(Before-and-after change data)
╔══
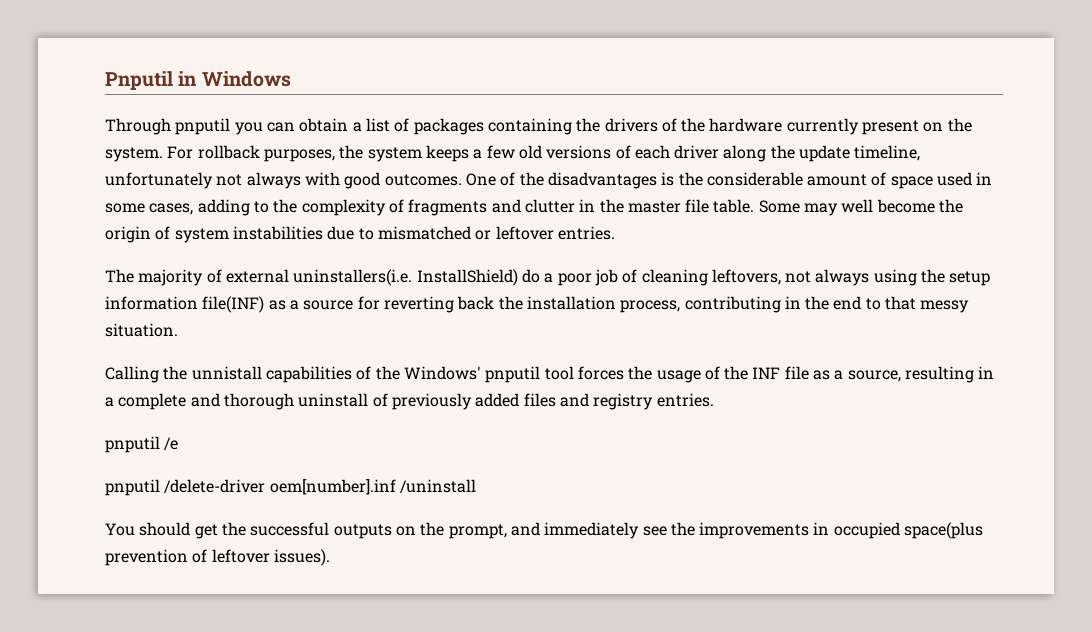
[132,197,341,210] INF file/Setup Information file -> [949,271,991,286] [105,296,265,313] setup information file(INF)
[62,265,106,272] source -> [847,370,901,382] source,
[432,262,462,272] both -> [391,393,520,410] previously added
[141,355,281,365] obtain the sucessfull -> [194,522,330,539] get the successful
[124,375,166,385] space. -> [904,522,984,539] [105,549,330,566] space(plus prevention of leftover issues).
╚══
All lines from the one containing "[62,265,106,272] source ->" to the last line above should be reproduced exactly, and no other lines should be given.

◆ **Task solution**:
[62,265,106,272] source -> [847,370,901,382] source,
[432,262,462,272] both -> [391,393,520,410] previously added
[141,355,281,365] obtain the sucessfull -> [194,522,330,539] get the successful
[124,375,166,385] space. -> [904,522,984,539] [105,549,330,566] space(plus prevention of leftover issues).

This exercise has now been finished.